Zuma, a charismatic anti-apartheid fighter, also founded his party after being ousted from the ANC and has clawed into the veteran party's support in his home province of KwaZulu-Natal.
Depending on the ANC's final tally, it could call on either the MK or the EFF -- or both in a scenario predicted by analysts to likely be unstable.
"The EFF are just too erratic, too unpredictable in the type of demand they make," author and analyst Susan Booysen said, adding that the fallout between Ramaphosa and Zuma "is just too far reaching".
But a deal between the parties cannot be ruled out.
"It wouldn't be difficult for them to form a coalition because they have similar policies and similar tendencies," said Siphamandla Zondi, politics professor at University of Johannesburg.
In 2008, Zuma himself declared that the ANC would "rule until Jesus comes back".
Unite with main challenger
The ANC could have no choice but to co-opt the official centre-right opposition into a national coalition government, despite the DA's fierce criticism of their rule.
The DA itself was banking on forming a coalition of smaller outfits to "rescue South Africa".

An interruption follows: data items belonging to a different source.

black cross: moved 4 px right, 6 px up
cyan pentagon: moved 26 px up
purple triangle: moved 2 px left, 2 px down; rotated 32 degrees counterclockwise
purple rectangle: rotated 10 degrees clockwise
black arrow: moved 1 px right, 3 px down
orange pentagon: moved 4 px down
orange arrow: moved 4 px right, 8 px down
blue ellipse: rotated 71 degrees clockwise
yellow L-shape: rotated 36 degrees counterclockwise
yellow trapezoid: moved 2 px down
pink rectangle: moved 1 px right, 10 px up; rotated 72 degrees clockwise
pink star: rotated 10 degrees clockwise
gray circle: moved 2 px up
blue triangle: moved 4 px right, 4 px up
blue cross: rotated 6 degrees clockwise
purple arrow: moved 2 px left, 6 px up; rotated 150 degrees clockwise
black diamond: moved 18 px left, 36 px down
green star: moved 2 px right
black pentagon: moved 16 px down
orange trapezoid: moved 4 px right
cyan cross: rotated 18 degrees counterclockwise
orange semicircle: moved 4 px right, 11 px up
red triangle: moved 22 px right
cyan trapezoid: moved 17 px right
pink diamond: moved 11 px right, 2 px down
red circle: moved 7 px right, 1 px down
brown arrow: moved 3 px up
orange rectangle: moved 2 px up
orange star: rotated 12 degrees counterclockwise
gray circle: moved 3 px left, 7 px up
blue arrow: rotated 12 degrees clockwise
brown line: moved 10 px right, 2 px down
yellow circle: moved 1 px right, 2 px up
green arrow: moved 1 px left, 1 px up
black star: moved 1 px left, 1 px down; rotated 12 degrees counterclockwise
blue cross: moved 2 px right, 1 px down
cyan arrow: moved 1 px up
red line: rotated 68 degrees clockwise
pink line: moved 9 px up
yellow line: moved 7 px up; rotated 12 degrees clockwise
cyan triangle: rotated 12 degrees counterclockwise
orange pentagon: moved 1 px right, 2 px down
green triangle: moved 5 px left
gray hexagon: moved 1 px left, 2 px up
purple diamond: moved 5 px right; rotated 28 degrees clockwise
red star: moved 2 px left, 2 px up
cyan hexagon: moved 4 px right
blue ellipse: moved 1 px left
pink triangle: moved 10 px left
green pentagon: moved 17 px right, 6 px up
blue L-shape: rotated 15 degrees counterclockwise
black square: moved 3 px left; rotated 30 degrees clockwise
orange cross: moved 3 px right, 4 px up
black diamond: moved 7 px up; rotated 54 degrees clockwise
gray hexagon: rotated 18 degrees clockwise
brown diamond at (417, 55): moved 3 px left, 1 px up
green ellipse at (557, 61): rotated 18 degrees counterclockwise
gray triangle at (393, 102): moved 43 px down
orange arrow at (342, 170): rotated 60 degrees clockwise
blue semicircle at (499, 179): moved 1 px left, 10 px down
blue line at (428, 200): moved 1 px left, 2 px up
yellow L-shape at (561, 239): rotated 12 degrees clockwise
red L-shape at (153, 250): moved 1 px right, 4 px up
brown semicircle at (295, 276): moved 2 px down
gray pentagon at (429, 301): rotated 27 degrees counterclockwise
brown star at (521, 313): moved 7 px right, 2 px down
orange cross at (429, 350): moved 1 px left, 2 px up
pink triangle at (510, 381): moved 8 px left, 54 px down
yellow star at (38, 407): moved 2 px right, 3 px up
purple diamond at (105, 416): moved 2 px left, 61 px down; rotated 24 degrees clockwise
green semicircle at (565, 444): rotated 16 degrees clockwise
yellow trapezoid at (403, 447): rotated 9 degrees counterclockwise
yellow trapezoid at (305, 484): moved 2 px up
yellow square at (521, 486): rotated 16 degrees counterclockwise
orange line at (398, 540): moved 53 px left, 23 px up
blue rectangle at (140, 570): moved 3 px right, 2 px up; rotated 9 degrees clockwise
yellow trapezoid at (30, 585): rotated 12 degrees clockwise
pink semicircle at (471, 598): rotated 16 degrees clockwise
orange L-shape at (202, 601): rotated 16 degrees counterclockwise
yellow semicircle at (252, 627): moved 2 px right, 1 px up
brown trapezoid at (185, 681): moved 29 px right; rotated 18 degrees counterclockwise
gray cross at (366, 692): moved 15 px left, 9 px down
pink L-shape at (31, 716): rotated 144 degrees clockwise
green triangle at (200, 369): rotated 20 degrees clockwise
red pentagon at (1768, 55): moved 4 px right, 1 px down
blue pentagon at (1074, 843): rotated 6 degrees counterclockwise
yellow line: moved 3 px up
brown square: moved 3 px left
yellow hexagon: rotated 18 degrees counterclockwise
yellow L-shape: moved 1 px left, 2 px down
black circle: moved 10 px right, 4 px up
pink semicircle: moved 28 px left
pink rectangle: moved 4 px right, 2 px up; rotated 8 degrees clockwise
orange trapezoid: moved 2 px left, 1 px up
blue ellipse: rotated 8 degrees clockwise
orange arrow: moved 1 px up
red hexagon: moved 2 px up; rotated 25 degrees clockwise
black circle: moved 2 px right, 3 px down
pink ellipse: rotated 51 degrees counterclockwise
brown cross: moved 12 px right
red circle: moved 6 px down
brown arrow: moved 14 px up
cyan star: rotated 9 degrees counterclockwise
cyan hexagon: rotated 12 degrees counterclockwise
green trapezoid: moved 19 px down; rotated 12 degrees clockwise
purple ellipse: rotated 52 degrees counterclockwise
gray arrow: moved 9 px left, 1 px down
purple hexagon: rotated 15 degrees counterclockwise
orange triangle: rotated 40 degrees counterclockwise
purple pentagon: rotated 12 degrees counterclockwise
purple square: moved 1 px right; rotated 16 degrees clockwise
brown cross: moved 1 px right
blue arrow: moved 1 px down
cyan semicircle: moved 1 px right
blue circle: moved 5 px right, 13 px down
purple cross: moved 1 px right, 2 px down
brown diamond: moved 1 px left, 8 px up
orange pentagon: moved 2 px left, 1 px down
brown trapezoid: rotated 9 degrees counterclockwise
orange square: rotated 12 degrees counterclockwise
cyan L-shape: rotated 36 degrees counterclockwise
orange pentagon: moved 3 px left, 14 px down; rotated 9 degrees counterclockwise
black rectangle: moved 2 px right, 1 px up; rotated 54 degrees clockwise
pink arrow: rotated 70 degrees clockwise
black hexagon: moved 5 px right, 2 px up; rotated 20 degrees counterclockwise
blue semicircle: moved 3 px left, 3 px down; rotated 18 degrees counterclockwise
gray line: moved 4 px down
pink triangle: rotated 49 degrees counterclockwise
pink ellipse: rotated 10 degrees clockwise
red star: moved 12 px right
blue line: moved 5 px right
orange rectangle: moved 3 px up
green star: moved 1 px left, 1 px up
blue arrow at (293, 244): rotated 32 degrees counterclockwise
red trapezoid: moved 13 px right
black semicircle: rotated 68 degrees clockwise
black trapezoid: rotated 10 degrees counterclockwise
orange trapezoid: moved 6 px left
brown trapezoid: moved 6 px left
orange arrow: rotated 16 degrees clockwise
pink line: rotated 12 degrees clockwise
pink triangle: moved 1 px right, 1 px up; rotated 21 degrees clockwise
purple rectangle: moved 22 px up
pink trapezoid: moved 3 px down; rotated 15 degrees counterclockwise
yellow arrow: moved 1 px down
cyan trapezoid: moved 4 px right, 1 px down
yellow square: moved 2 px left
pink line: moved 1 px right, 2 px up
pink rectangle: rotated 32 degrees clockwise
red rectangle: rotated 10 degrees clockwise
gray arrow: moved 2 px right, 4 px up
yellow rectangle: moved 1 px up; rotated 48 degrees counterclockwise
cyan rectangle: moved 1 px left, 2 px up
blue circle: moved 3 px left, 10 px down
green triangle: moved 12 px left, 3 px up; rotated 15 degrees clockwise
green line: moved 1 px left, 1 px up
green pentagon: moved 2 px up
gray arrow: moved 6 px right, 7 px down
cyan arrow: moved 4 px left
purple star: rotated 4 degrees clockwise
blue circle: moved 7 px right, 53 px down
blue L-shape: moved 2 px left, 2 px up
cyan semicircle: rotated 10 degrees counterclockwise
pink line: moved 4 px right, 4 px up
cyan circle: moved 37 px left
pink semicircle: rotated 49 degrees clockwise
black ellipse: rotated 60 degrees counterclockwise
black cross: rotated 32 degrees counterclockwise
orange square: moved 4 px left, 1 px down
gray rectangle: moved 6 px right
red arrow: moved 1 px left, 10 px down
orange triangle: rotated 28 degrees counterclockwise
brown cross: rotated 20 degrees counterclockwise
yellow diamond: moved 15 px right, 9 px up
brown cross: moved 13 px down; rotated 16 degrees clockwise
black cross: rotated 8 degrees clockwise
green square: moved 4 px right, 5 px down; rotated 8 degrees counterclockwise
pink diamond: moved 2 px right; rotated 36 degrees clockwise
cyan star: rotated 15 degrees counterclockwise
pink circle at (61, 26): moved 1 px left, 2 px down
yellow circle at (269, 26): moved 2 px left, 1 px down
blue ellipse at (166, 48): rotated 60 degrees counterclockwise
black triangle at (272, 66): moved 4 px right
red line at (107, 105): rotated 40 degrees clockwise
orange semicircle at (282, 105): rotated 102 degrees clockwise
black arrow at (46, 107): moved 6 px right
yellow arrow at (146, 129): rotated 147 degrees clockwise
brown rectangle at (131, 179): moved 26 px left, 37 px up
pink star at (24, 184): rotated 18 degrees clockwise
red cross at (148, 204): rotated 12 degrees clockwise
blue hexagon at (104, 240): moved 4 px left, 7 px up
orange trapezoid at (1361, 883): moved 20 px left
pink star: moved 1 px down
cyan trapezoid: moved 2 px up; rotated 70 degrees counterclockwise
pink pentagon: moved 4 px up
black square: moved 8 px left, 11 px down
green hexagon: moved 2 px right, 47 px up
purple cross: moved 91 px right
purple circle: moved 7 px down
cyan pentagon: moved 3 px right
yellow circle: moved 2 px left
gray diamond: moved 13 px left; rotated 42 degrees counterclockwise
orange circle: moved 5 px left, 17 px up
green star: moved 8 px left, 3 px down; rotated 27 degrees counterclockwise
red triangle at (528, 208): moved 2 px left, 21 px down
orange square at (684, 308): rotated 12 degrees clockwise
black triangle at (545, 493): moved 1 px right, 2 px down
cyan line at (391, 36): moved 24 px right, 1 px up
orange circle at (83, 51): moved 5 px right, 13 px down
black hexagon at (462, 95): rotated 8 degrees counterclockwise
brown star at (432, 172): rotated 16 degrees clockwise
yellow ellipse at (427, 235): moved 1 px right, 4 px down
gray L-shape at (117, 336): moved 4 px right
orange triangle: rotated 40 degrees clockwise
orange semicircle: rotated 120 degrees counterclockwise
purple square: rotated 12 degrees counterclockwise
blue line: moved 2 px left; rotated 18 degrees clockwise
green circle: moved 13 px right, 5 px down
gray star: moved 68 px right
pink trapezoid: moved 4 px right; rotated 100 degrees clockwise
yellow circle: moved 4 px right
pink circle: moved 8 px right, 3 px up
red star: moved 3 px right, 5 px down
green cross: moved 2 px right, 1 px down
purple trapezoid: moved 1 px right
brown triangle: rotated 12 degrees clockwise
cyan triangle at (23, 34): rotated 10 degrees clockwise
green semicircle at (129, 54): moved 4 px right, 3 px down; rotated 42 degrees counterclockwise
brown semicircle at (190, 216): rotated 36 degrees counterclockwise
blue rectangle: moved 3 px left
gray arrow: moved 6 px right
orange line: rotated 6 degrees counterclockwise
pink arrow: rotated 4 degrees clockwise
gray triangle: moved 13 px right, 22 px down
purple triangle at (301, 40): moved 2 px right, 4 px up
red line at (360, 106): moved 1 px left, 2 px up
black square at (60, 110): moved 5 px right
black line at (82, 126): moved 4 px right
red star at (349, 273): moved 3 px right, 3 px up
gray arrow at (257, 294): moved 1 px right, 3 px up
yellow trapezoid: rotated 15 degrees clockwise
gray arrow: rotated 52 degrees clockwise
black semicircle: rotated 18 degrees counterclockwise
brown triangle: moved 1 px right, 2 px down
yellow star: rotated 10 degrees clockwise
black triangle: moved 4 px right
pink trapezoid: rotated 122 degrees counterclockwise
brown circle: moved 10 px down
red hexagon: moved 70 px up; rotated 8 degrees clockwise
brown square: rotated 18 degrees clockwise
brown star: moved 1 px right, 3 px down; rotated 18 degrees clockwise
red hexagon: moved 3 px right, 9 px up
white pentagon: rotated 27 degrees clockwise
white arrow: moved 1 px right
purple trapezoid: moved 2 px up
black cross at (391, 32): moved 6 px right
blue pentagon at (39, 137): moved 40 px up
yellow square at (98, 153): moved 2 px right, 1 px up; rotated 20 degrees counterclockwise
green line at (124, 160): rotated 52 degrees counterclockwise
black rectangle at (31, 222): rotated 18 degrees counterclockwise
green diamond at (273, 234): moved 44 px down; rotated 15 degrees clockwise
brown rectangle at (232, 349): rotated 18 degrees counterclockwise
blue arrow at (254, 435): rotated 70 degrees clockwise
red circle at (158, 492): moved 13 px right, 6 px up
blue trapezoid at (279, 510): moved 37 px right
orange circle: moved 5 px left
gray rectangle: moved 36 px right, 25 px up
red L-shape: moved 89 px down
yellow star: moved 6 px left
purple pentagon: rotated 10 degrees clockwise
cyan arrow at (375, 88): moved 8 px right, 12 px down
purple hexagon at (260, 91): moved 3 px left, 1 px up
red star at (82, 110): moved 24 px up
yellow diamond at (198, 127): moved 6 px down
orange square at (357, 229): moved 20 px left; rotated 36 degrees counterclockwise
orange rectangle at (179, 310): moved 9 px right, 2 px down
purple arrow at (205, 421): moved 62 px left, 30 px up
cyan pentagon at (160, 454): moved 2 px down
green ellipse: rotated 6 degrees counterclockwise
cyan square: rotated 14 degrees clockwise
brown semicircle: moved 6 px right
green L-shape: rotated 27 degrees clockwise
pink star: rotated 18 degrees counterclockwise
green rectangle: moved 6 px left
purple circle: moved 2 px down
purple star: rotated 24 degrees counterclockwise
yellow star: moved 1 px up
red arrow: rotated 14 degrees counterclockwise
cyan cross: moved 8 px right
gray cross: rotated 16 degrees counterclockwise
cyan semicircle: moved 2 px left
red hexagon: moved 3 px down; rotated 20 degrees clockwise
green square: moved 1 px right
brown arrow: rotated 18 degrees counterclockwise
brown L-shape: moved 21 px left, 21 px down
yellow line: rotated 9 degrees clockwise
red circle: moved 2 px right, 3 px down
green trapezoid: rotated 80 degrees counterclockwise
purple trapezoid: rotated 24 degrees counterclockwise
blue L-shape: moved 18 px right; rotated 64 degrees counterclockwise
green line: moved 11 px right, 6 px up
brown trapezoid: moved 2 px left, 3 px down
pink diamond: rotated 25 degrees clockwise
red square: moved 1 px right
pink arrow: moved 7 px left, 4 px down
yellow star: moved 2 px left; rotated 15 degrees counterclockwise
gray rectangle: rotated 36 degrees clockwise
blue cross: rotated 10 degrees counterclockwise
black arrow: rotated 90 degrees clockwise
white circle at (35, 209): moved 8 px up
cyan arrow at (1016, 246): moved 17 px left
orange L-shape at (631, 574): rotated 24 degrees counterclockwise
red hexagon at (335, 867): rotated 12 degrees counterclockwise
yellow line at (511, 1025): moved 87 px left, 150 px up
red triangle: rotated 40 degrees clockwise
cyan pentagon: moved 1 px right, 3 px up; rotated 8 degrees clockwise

It has dubbed a possible deal between the ANC, EFF and MK a "Doomsday Coalition" that will wallow in chaos and corruption.
The price for a deal with the DA could prove costly with significant policy concessions, analysts say.
The DA has vowed to roll back the ANC's race-based economic empowerment programmes and to boost growth through privatisation and deregulation.
"It sounds a bit far-fetched at some level but maybe that is the direction they will be going," Booysen told AFP.
Christopher Vandome, a senior research fellow at London-based Chatham House think tank, agrees.
"There are very senior voices inside the party pushing for a centrist coalition or an agreement of supplying confidence with the DA," he told AFP, adding that they could keep Ramaphosa as president and give some positions to the DA.
But he predicted that negotiations would be "bumpy" for all parties.
Turn to smaller parties
If the ANC ends up close to the 50-percent mark, it could approach a number of smaller parties, many of them expected to earn just a few percent of the vote.
A projection by the Council of Scientific and Industrial Research (CSIR) indicated the ANC was in line to win less than 42 percent, rendering the scenario less likely.
Currently, the Zulu nationalist Inkatha Freedom Party and anti-immigration Patriotic Alliance have managed more than two percent of the votes.
The rest of the more than 40 registered political parties have one percent or less.
The small parties will nonetheless have a big say in the "substantially" changed political landscape, political analyst Daniel Silke said.
"The ANC is now the largest party but no longer the dominant political party," he said.